__TASK PROMPT__
Pictures excluded, copy every record that follows exactly as it appears.

__GIVEN ENTRIES__
• • • • •

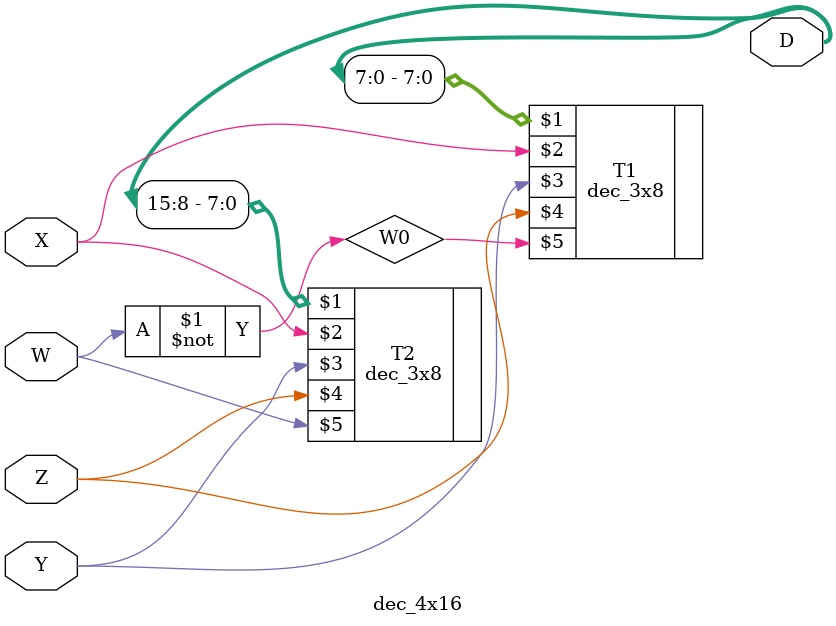
<source format=v>
`timescale 1ns / 1ps

module dec_4x16(output [15:0]D, input X,Y,Z,W);
wire W0;
not(W0,W);
dec_3x8 T1(D[7:0],X,Y,Z,W0), T2(D[15:8],X,Y,Z,W);

endmodule

</source>
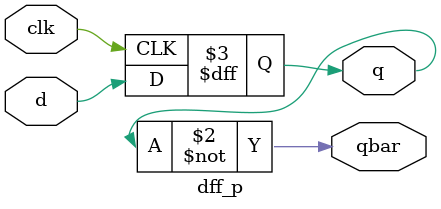
<source format=v>
module dff_p(output reg q, output qbar, input d, input clk);
    always @(posedge clk) 
    begin
        q <= d;    
    end
    assign qbar = ~q;
endmodule
</source>
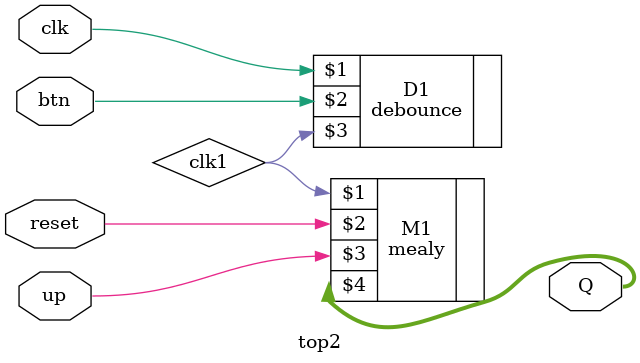
<source format=v>
module top2(clk,btn,reset,up,Q);
    input clk,btn,reset,up;
    output [1:0] Q;
    wire clk1;

    debounce D1(clk,btn,clk1);
    mealy M1(clk1, reset, up, Q);


endmodule

</source>
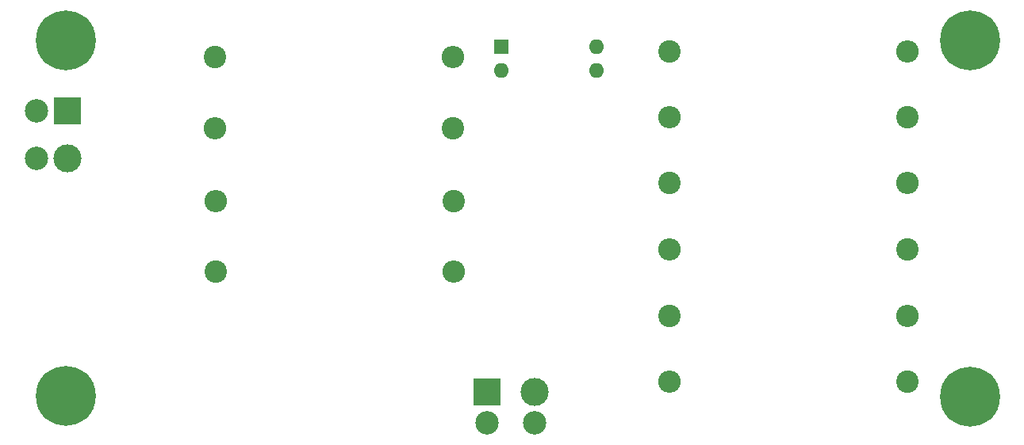
<source format=gbr>
G04 #@! TF.GenerationSoftware,KiCad,Pcbnew,(5.1.5)-3*
G04 #@! TF.CreationDate,2020-09-18T03:11:52-03:00*
G04 #@! TF.ProjectId,AIL,41494c2e-6b69-4636-9164-5f7063625858,rev?*
G04 #@! TF.SameCoordinates,Original*
G04 #@! TF.FileFunction,Soldermask,Bot*
G04 #@! TF.FilePolarity,Negative*
%FSLAX46Y46*%
G04 Gerber Fmt 4.6, Leading zero omitted, Abs format (unit mm)*
G04 Created by KiCad (PCBNEW (5.1.5)-3) date 2020-09-18 03:11:52*
%MOMM*%
%LPD*%
G04 APERTURE LIST*
%ADD10O,2.400000X2.400000*%
%ADD11C,2.400000*%
%ADD12R,1.600000X1.600000*%
%ADD13O,1.600000X1.600000*%
%ADD14C,0.800000*%
%ADD15C,6.400000*%
%ADD16R,3.000000X3.000000*%
%ADD17C,3.000000*%
%ADD18C,2.500000*%
G04 APERTURE END LIST*
D10*
X135597900Y-127894080D03*
D11*
X160997900Y-127894080D03*
D10*
X87127080Y-108549440D03*
D11*
X112527080Y-108549440D03*
X87078081Y-93180841D03*
D10*
X112478081Y-93180841D03*
D11*
X87116481Y-116104041D03*
D10*
X112516481Y-116104041D03*
X87076280Y-100777040D03*
D11*
X112476280Y-100777040D03*
X135597900Y-120832880D03*
D10*
X160997900Y-120832880D03*
X135597900Y-113771680D03*
D11*
X160997900Y-113771680D03*
X135597900Y-106608880D03*
D10*
X160997900Y-106608880D03*
D11*
X160997900Y-99598480D03*
D10*
X135597900Y-99598480D03*
X160997900Y-92588080D03*
D11*
X135597900Y-92588080D03*
D12*
X117589300Y-92054680D03*
D13*
X127749300Y-94594680D03*
X117589300Y-94594680D03*
X127749300Y-92054680D03*
D14*
X169337056Y-127842944D03*
X167640000Y-127140000D03*
X165942944Y-127842944D03*
X165240000Y-129540000D03*
X165942944Y-131237056D03*
X167640000Y-131940000D03*
X169337056Y-131237056D03*
X170040000Y-129540000D03*
D15*
X167640000Y-129540000D03*
X167640000Y-91440000D03*
D14*
X170040000Y-91440000D03*
X169337056Y-93137056D03*
X167640000Y-93840000D03*
X165942944Y-93137056D03*
X165240000Y-91440000D03*
X165942944Y-89742944D03*
X167640000Y-89040000D03*
X169337056Y-89742944D03*
X72834836Y-127736264D03*
X71137780Y-127033320D03*
X69440724Y-127736264D03*
X68737780Y-129433320D03*
X69440724Y-131130376D03*
X71137780Y-131833320D03*
X72834836Y-131130376D03*
X73537780Y-129433320D03*
D15*
X71137780Y-129433320D03*
X71120000Y-91440000D03*
D14*
X73520000Y-91440000D03*
X72817056Y-93137056D03*
X71120000Y-93840000D03*
X69422944Y-93137056D03*
X68720000Y-91440000D03*
X69422944Y-89742944D03*
X71120000Y-89040000D03*
X72817056Y-89742944D03*
D16*
X71272400Y-98907600D03*
D17*
X71272400Y-104034600D03*
D18*
X67970400Y-98907600D03*
X67970400Y-104038400D03*
X121208800Y-132283200D03*
X116078000Y-132283200D03*
D17*
X121205000Y-128981200D03*
D16*
X116078000Y-128981200D03*
M02*

</source>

• • • • •

__EXERCISE RESPONSE__
<source format=v>
`timescale 1ns / 1ps

module dec_4x16(output [15:0]D, input X,Y,Z,W);
wire W0;
not(W0,W);
dec_3x8 T1(D[7:0],X,Y,Z,W0), T2(D[15:8],X,Y,Z,W);

endmodule

</source>
<source format=v>
module dff_p(output reg q, output qbar, input d, input clk);
    always @(posedge clk) 
    begin
        q <= d;    
    end
    assign qbar = ~q;
endmodule
</source>
<source format=v>
module top2(clk,btn,reset,up,Q);
    input clk,btn,reset,up;
    output [1:0] Q;
    wire clk1;

    debounce D1(clk,btn,clk1);
    mealy M1(clk1, reset, up, Q);


endmodule

</source>
<source format=gbr>
G04 #@! TF.GenerationSoftware,KiCad,Pcbnew,(5.1.5)-3*
G04 #@! TF.CreationDate,2020-09-18T03:11:52-03:00*
G04 #@! TF.ProjectId,AIL,41494c2e-6b69-4636-9164-5f7063625858,rev?*
G04 #@! TF.SameCoordinates,Original*
G04 #@! TF.FileFunction,Soldermask,Bot*
G04 #@! TF.FilePolarity,Negative*
%FSLAX46Y46*%
G04 Gerber Fmt 4.6, Leading zero omitted, Abs format (unit mm)*
G04 Created by KiCad (PCBNEW (5.1.5)-3) date 2020-09-18 03:11:52*
%MOMM*%
%LPD*%
G04 APERTURE LIST*
%ADD10O,2.400000X2.400000*%
%ADD11C,2.400000*%
%ADD12R,1.600000X1.600000*%
%ADD13O,1.600000X1.600000*%
%ADD14C,0.800000*%
%ADD15C,6.400000*%
%ADD16R,3.000000X3.000000*%
%ADD17C,3.000000*%
%ADD18C,2.500000*%
G04 APERTURE END LIST*
D10*
X135597900Y-127894080D03*
D11*
X160997900Y-127894080D03*
D10*
X87127080Y-108549440D03*
D11*
X112527080Y-108549440D03*
X87078081Y-93180841D03*
D10*
X112478081Y-93180841D03*
D11*
X87116481Y-116104041D03*
D10*
X112516481Y-116104041D03*
X87076280Y-100777040D03*
D11*
X112476280Y-100777040D03*
X135597900Y-120832880D03*
D10*
X160997900Y-120832880D03*
X135597900Y-113771680D03*
D11*
X160997900Y-113771680D03*
X135597900Y-106608880D03*
D10*
X160997900Y-106608880D03*
D11*
X160997900Y-99598480D03*
D10*
X135597900Y-99598480D03*
X160997900Y-92588080D03*
D11*
X135597900Y-92588080D03*
D12*
X117589300Y-92054680D03*
D13*
X127749300Y-94594680D03*
X117589300Y-94594680D03*
X127749300Y-92054680D03*
D14*
X169337056Y-127842944D03*
X167640000Y-127140000D03*
X165942944Y-127842944D03*
X165240000Y-129540000D03*
X165942944Y-131237056D03*
X167640000Y-131940000D03*
X169337056Y-131237056D03*
X170040000Y-129540000D03*
D15*
X167640000Y-129540000D03*
X167640000Y-91440000D03*
D14*
X170040000Y-91440000D03*
X169337056Y-93137056D03*
X167640000Y-93840000D03*
X165942944Y-93137056D03*
X165240000Y-91440000D03*
X165942944Y-89742944D03*
X167640000Y-89040000D03*
X169337056Y-89742944D03*
X72834836Y-127736264D03*
X71137780Y-127033320D03*
X69440724Y-127736264D03*
X68737780Y-129433320D03*
X69440724Y-131130376D03*
X71137780Y-131833320D03*
X72834836Y-131130376D03*
X73537780Y-129433320D03*
D15*
X71137780Y-129433320D03*
X71120000Y-91440000D03*
D14*
X73520000Y-91440000D03*
X72817056Y-93137056D03*
X71120000Y-93840000D03*
X69422944Y-93137056D03*
X68720000Y-91440000D03*
X69422944Y-89742944D03*
X71120000Y-89040000D03*
X72817056Y-89742944D03*
D16*
X71272400Y-98907600D03*
D17*
X71272400Y-104034600D03*
D18*
X67970400Y-98907600D03*
X67970400Y-104038400D03*
X121208800Y-132283200D03*
X116078000Y-132283200D03*
D17*
X121205000Y-128981200D03*
D16*
X116078000Y-128981200D03*
M02*

</source>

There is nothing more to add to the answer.